Get the right BI software. The article suggests retailers can use BI software to speed up and simply the data analysis process. Good software programs include selective reporting processes, which allow you to select the right data for different audiences within the company and to customize reports. “It this way, people get the level of information they need.” 

Create a data analysis team. Form a network of people in the company who can tell you what questions need to be answered and quantified. They should understand what metrics are important to the business and how these are created applied. These are the people who should feed information to the rest of the organization. 

Make data accessible. Ensure the reports can be exported into tools like spreadsheets, graphics and slides and decide how often you need to provide analysis. “To save time, you may be able to automate the more frequent processes and keep the level of analysis simple,” says the article.

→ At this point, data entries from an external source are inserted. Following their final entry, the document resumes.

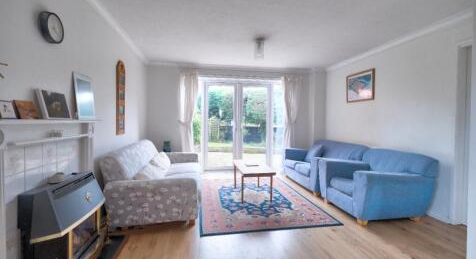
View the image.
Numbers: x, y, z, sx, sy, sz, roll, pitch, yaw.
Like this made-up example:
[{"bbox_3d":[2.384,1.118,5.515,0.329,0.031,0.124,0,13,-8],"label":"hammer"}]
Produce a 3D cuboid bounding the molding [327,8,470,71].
[{"bbox_3d":[2.199,-1.299,3.468,0.102,0.102,2.588,0,2,-10],"label":"molding"}]

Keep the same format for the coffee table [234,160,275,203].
[{"bbox_3d":[0.214,0.804,3.321,0.497,0.435,0.904,0,2,-10],"label":"coffee table"}]

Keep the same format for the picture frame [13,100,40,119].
[{"bbox_3d":[-1.320,-0.121,1.323,0.020,0.115,0.152,-14,4,-10],"label":"picture frame"}]

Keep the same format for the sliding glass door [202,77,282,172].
[{"bbox_3d":[0.115,-0.103,5.001,1.989,2.113,0.102,0,2,-10],"label":"sliding glass door"}]

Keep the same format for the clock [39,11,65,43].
[{"bbox_3d":[-1.400,-0.766,1.601,0.055,0.210,0.210,0,2,-10],"label":"clock"}]

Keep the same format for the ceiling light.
[{"bbox_3d":[0.327,-1.213,3.165,0.152,0.311,0.153,0,2,-10],"label":"ceiling light"}]

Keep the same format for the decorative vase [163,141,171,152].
[{"bbox_3d":[-1.442,0.364,4.277,0.158,0.226,0.158,0,2,-10],"label":"decorative vase"}]

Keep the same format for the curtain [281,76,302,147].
[{"bbox_3d":[1.313,-0.178,5.046,0.520,2.237,0.147,0,2,-10],"label":"curtain"}]

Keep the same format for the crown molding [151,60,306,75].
[{"bbox_3d":[-0.075,-1.408,4.840,3.831,0.096,0.102,0,2,-10],"label":"crown molding"}]

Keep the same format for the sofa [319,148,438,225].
[{"bbox_3d":[1.756,0.684,2.778,1.051,0.740,0.893,0,2,-10],"label":"sofa"}]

Most people just want the highlights – your users can drill down through the data to get more details. 

Track customer satisfaction. “Effective business intelligence allows you to identify early indicators of customer dissatisfaction, such as late shipments and the reasons behind complaints, returns, and claims.” Customer service teams can use this information to be more responsive, making efforts to increase retention rates of high-profit customers, spot early indicators of customer dissatisfaction and maximize the profitability of each service relationship. 

Measure the cost of service relationships. Companies can adjust pricing based on how returns, order changes, claims and other factors affect the bottom line. When the true cost of a service relationship is known, pricing can be adjusted to increase profitability. 

Measure all customer-facing activities. The metrics should also be applicable to all customer channels and distribution media – marketing, customer services, or sales activities. “This allows you to monitor the effectiveness of customer marketing or communication programs: for example, comparing the cost per lead on the Web versus direct mail, or cross-selling over the Web compared with the call centre,” says the article. 

Develop high-profitability strategies for marketing. “Business intelligence tools can be the key to developing highly profitable marketing strategies.” Software allows you to understand and analyze effective marketing campaigns or profit levels by customer. Marketing teams can use the software to explore any combination of data – like revenue by customer, product or region – making it easy to spot trends. It also provides access to transaction-level data, to find information about what could be driving trends.